→ Task objective
Copy out each of the following lines word for word, with no changes.
*** Opening of Provided material ***
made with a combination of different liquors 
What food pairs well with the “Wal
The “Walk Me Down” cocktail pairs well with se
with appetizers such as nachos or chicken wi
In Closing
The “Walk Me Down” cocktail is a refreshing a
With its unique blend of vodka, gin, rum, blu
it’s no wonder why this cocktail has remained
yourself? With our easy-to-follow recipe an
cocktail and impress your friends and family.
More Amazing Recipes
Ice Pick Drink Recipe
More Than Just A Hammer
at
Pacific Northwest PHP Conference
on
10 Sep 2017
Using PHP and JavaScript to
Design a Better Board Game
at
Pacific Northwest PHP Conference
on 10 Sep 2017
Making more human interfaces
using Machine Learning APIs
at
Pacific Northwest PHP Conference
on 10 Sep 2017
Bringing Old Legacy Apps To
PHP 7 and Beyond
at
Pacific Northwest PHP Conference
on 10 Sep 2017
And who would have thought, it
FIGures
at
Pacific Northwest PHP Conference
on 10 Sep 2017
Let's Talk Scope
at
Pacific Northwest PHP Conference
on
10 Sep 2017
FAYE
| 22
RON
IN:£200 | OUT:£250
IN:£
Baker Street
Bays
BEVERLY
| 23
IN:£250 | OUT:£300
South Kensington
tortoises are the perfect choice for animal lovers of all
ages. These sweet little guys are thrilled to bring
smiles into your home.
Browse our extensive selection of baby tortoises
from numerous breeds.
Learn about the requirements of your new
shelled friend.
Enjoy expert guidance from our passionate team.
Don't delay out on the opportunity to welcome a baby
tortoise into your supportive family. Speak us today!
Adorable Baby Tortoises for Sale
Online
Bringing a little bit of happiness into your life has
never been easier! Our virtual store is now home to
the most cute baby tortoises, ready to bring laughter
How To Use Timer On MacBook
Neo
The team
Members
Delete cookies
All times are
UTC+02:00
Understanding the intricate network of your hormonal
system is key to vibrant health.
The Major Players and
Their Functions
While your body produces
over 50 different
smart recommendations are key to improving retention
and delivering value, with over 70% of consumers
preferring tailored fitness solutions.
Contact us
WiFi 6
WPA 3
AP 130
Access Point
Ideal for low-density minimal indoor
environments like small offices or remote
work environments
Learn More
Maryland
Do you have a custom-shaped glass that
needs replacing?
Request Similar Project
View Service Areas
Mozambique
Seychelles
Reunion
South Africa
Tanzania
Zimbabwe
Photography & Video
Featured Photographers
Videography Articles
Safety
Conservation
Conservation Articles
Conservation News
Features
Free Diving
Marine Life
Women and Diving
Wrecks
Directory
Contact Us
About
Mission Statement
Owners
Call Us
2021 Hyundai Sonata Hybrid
*** Close of Provided material ***
→ Result of the task
made with a combination of different liquors 
What food pairs well with the “Wal
The “Walk Me Down” cocktail pairs well with se
with appetizers such as nachos or chicken wi
In Closing
The “Walk Me Down” cocktail is a refreshing a
With its unique blend of vodka, gin, rum, blu
it’s no wonder why this cocktail has remained
yourself? With our easy-to-follow recipe an
cocktail and impress your friends and family.
More Amazing Recipes
Ice Pick Drink Recipe
More Than Just A Hammer
at
Pacific Northwest PHP Conference
on
10 Sep 2017
Using PHP and JavaScript to
Design a Better Board Game
at
Pacific Northwest PHP Conference
on 10 Sep 2017
Making more human interfaces
using Machine Learning APIs
at
Pacific Northwest PHP Conference
on 10 Sep 2017
Bringing Old Legacy Apps To
PHP 7 and Beyond
at
Pacific Northwest PHP Conference
on 10 Sep 2017
And who would have thought, it
FIGures
at
Pacific Northwest PHP Conference
on 10 Sep 2017
Let's Talk Scope
at
Pacific Northwest PHP Conference
on
10 Sep 2017
FAYE
| 22
RON
IN:£200 | OUT:£250
IN:£
Baker Street
Bays
BEVERLY
| 23
IN:£250 | OUT:£300
South Kensington
tortoises are the perfect choice for animal lovers of all
ages. These sweet little guys are thrilled to bring
smiles into your home.
Browse our extensive selection of baby tortoises
from numerous breeds.
Learn about the requirements of your new
shelled friend.
Enjoy expert guidance from our passionate team.
Don't delay out on the opportunity to welcome a baby
tortoise into your supportive family. Speak us today!
Adorable Baby Tortoises for Sale
Online
Bringing a little bit of happiness into your life has
never been easier! Our virtual store is now home to
the most cute baby tortoises, ready to bring laughter
How To Use Timer On MacBook
Neo
The team
Members
Delete cookies
All times are
UTC+02:00
Understanding the intricate network of your hormonal
system is key to vibrant health.
The Major Players and
Their Functions
While your body produces
over 50 different
smart recommendations are key to improving retention
and delivering value, with over 70% of consumers
preferring tailored fitness solutions.
Contact us
WiFi 6
WPA 3
AP 130
Access Point
Ideal for low-density minimal indoor
environments like small offices or remote
work environments
Learn More
Maryland
Do you have a custom-shaped glass that
needs replacing?
Request Similar Project
View Service Areas
Mozambique
Seychelles
Reunion
South Africa
Tanzania
Zimbabwe
Photography & Video
Featured Photographers
Videography Articles
Safety
Conservation
Conservation Articles
Conservation News
Features
Free Diving
Marine Life
Women and Diving
Wrecks
Directory
Contact Us
About
Mission Statement
Owners
Call Us
2021 Hyundai Sonata Hybrid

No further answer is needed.